South Africa’s justly praised Constitution and the institutions it created have taken something of a verbal battering over the past week and more — and often for the wrong reasons. In the process, the office of the public protector has become something of a surrogate battleground for the opposing factions in in the country’s major trade union federation, Cosatu.
The South African Communist Party (SACP) and senior elements within the governing ANC, along with several trade union affiliates of the union federation have ranted about pubic protector, Thuli Madonsela and her office. At the same time, Cosatu general secretary Zwelinzima Vavi has condemned criticism of the public protector and committed the federation to support her and her office.
However, superceding these squabbles have been some evidently racist comments directed at the Constitution and the Constitutional court over its decision in the Renate Barnard case that is supported by the Solidarity union. Barnard and her generally conservative and still largely ethnically orientated union have fought an eight-year battle on the grounds that she was discriminated against on a racial basis by being refused promotion she had applied for and had been recommended for.
What all these often robust criticisms have in common seems to be a misrepresentation of the facts, especially about the Employment Equity Act and the role of the public protector. Whether many of these are a result of deliberate distortion, misunderstanding or ignorance is open to question.
But what the Concourt decision has done is to open up the whole debate about affirmative action and the Employment Equity Act. This is to be welcomed, especially if more people become aware of the details and the law applying to affirmative action and why it is necessary as a remedy for historic discrimination.
What must be made clear in the Barnard case is that the Concourt did not come down in favour of discrimination on any grounds. In fact, the post applied for by Barnard was filled initially by a white man of senior rank who was “moved sideways” into the job. What the court did do was agree that demoghraphic balance was a legitimate goal to be aimed for.
It also stresses, in separate judgements, that affirmative action measures must be rational and not punitive or retaliatory. It also warns that efficiency and competence must not be compromised in applying policies that aim to redress historic wrongs.
However, this case is — as the eight years of court cases show — a fairly complicated matter that will doubtless keep lawyers engaged in arguments for years. The fact that the post in question was deemed not to be essential and was later abolished is only part of this.
Rather less complicated is the case of public protector who, along with her office, has been castigated for properly fulfilling the role clearly laid out in section 182 of the Constitution. And an element of paranoia seems to be present in most of these attacks.

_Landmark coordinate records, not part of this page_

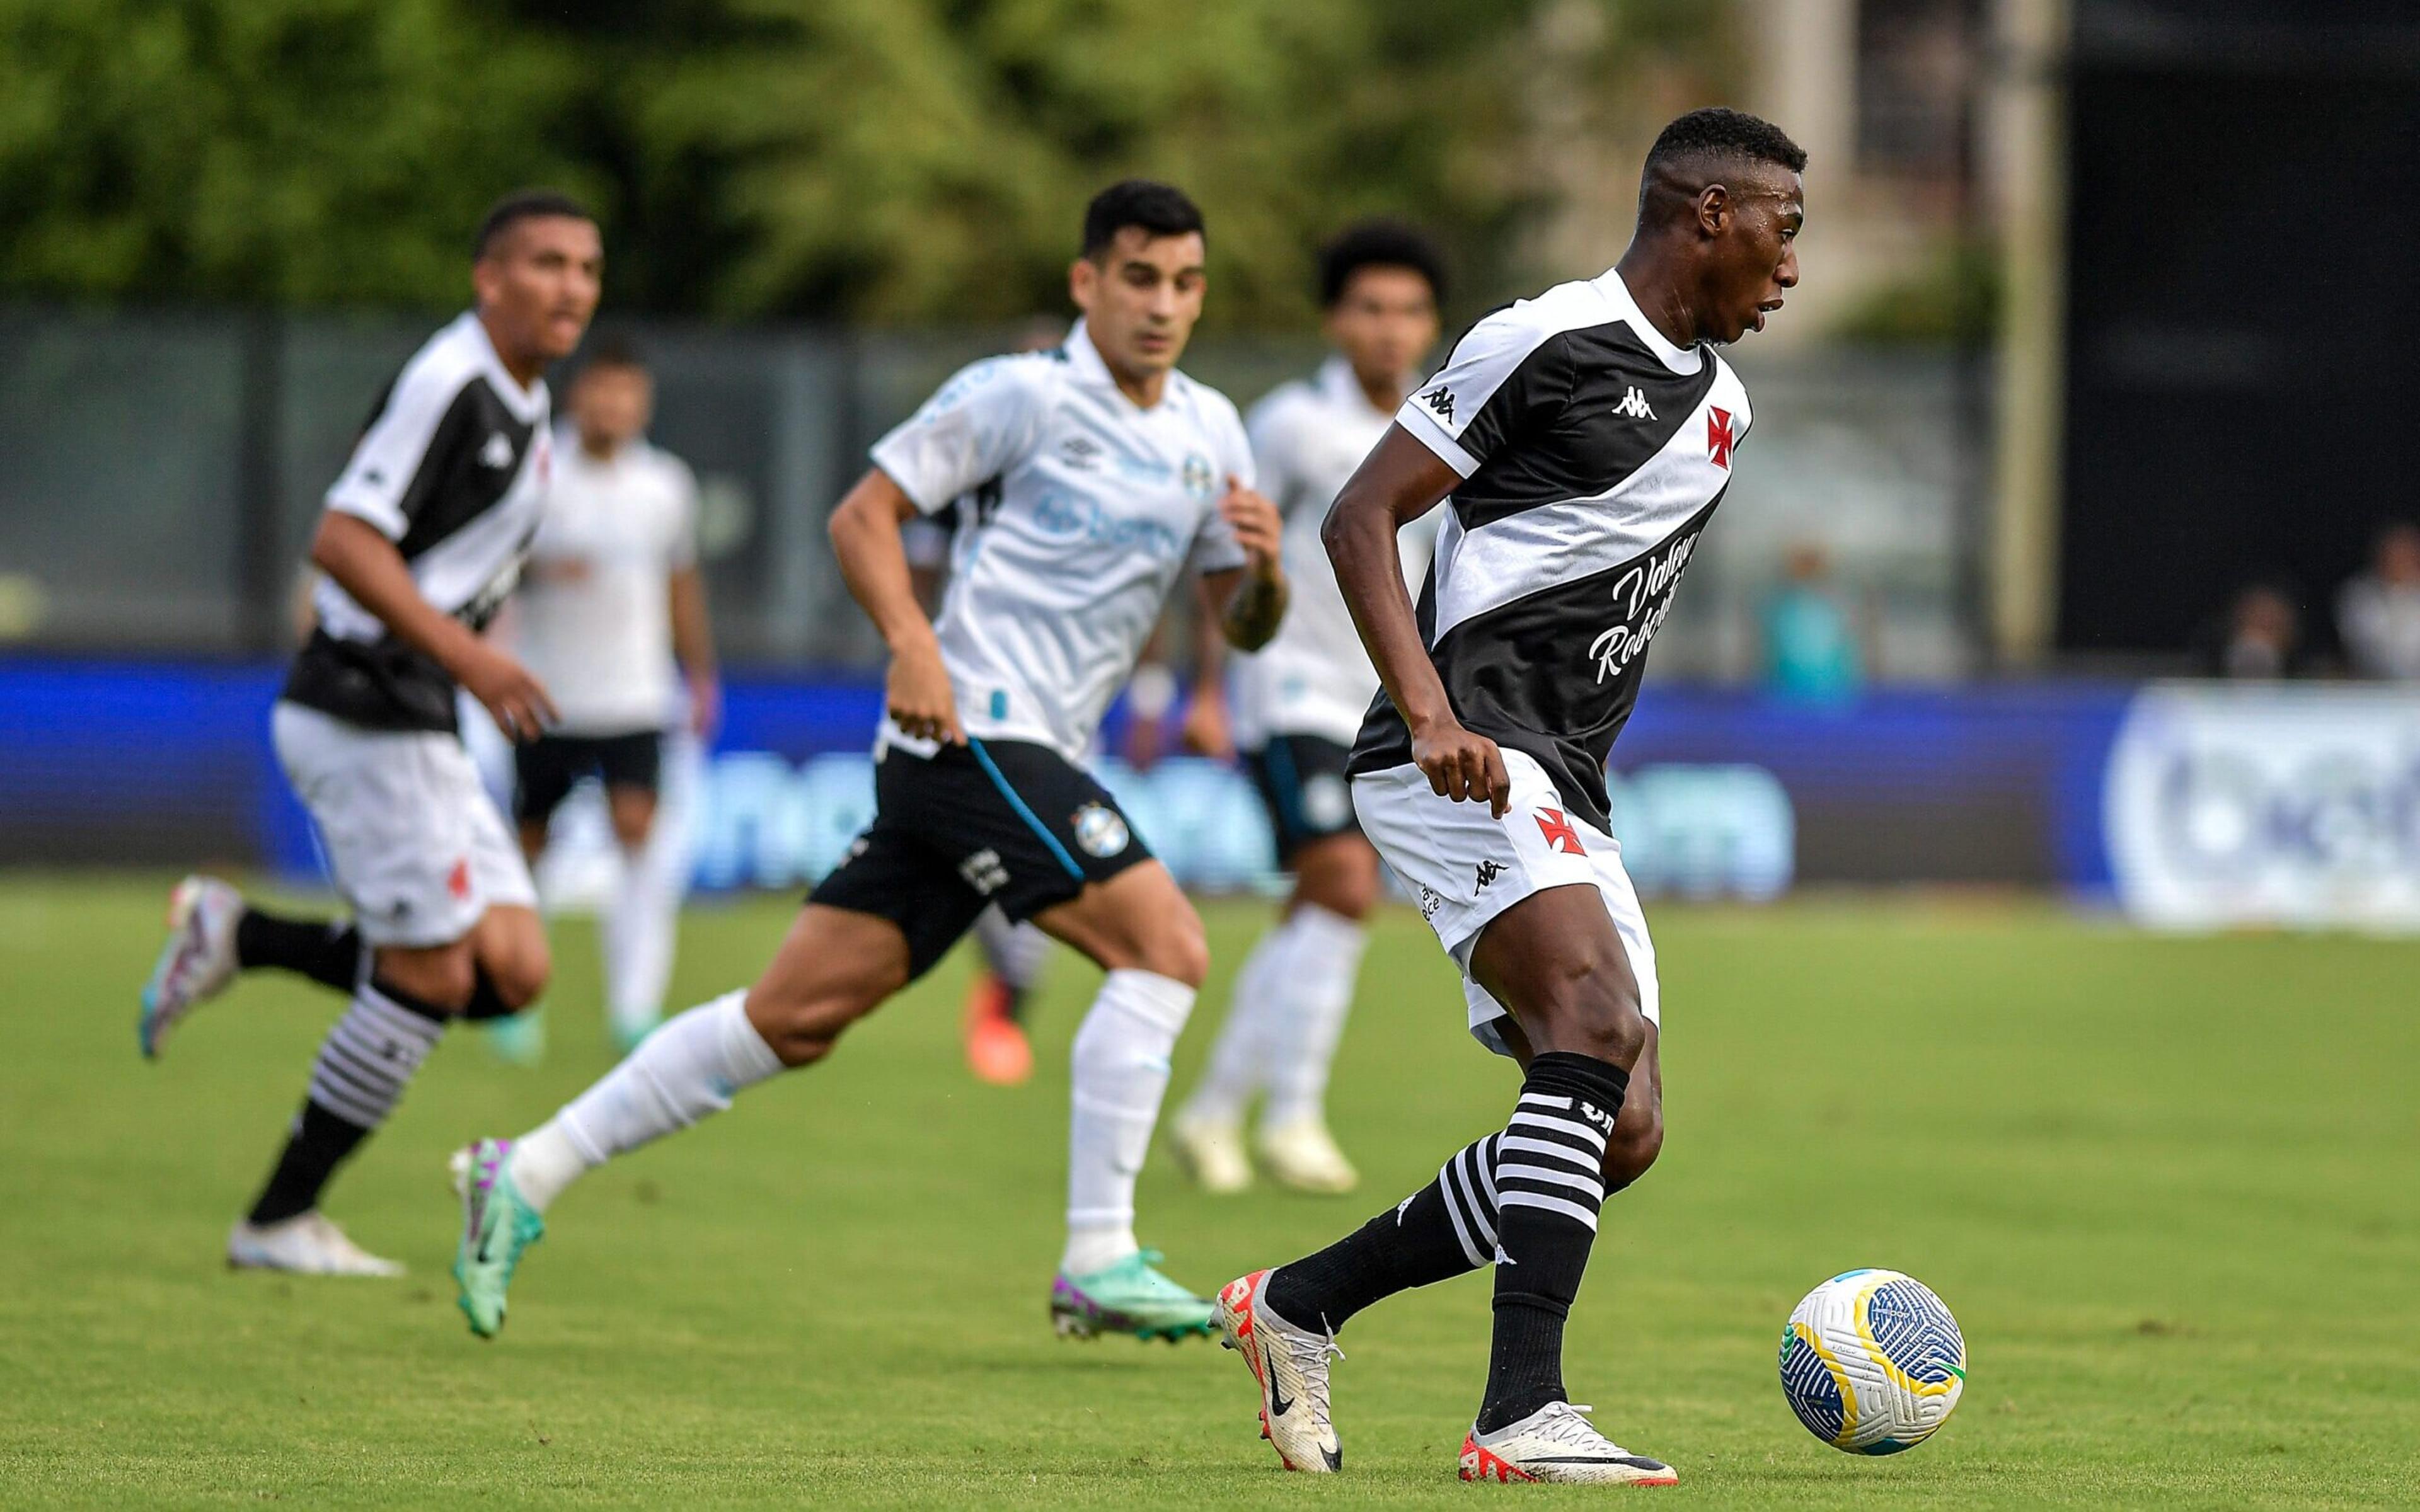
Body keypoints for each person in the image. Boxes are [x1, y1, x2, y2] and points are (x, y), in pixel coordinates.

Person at [447, 181, 1289, 1344]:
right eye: (1138, 277)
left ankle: (523, 1171)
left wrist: (1272, 574)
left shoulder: (1213, 432)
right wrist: (912, 646)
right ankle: (1097, 1252)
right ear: (1086, 281)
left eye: (1186, 284)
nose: (1162, 305)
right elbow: (863, 516)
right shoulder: (1019, 396)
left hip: (1013, 752)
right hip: (971, 733)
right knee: (1169, 946)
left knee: (792, 1018)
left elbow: (1238, 623)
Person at [1213, 108, 1804, 1484]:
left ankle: (1301, 1303)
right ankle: (1519, 1411)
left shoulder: (1725, 406)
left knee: (1625, 1124)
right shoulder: (1541, 338)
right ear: (1707, 212)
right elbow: (1361, 517)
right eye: (1784, 230)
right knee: (1593, 1023)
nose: (1790, 269)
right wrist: (1428, 715)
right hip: (1455, 754)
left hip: (1569, 786)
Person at [135, 192, 602, 1274]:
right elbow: (344, 539)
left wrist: (463, 660)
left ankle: (243, 937)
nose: (571, 286)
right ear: (490, 278)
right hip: (362, 702)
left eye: (586, 266)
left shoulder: (525, 402)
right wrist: (471, 654)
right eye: (546, 263)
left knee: (512, 973)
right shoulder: (452, 380)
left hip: (417, 714)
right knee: (432, 978)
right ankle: (277, 1220)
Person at [1171, 221, 1448, 1196]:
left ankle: (1213, 1111)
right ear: (1337, 319)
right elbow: (1227, 561)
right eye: (1371, 307)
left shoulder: (1446, 421)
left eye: (1409, 309)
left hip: (1385, 705)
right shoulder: (1290, 424)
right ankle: (1291, 1116)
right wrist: (1203, 689)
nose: (1389, 328)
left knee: (1318, 907)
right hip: (1286, 690)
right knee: (1339, 884)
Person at [506, 336, 720, 1055]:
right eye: (604, 390)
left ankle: (635, 1006)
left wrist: (700, 674)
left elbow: (680, 583)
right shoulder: (537, 475)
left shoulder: (665, 485)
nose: (615, 406)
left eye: (629, 393)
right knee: (528, 843)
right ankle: (514, 996)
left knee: (638, 835)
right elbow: (493, 570)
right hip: (547, 694)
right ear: (578, 395)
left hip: (634, 694)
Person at [901, 315, 1068, 1087]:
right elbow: (919, 568)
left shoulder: (1103, 473)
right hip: (978, 696)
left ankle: (1005, 999)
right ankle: (1002, 1006)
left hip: (1070, 704)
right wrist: (914, 650)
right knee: (1147, 934)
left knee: (1039, 875)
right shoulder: (969, 468)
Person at [2337, 522, 2420, 680]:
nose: (2401, 560)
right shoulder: (2358, 595)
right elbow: (2367, 648)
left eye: (2408, 553)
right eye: (2394, 553)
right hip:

The SACP, for example, has claimed that Madonsela’s comments that have “become increasingly laced with those of one opposition party”.
The South African Democratic Teachers’ Union (Sadtu) went even further, stating: “The actions of advocate Thuli Madonsela are clear systematic signs planned to create anarchy and divisions within our society and the ANC in particular.”
ANC secretary-general Gwede Mantshe and his deputy, Jesse Duarte, also questioned Madonsela’s conduct and cast aspersions at her credibility. But Vavi noted: “We find very disturbing the type of comments, the conspiracy theories, and the downright insults that have been directed at the office of the public protector.”
This statement revealed again the divisions that are threatening to tear Cosatu apart, because Sadtu is one of the federation’s largest affiliates. It lines up with the majority of the Cosatu executive and the SACP in an increasingly bitter wrangle within Cosatu that, Vavi admits, is weakening the federation.
With more time and resources spent on politicking there has been a general decline in service to members, leading to a decline in overall union membership. Cosatu has never been able fully to justify its claim to represent “more than 2 million organised workers”. It is now clearly some way off that mark.
This fraying at the edges has triggered a fear of fragmentation and frantic demands to preserve unity at all costs. But unity will not be preserved until and unless the underlying issues are resolved, once and for all.
And the key here lies with the Cosatu constitution and the legitimate demand by nine affiliates for a special national congress. Such a democratic gathering would enable delegates to confront, debate and finally resolve the issues that are damaging the federation and the labour movement as a whole.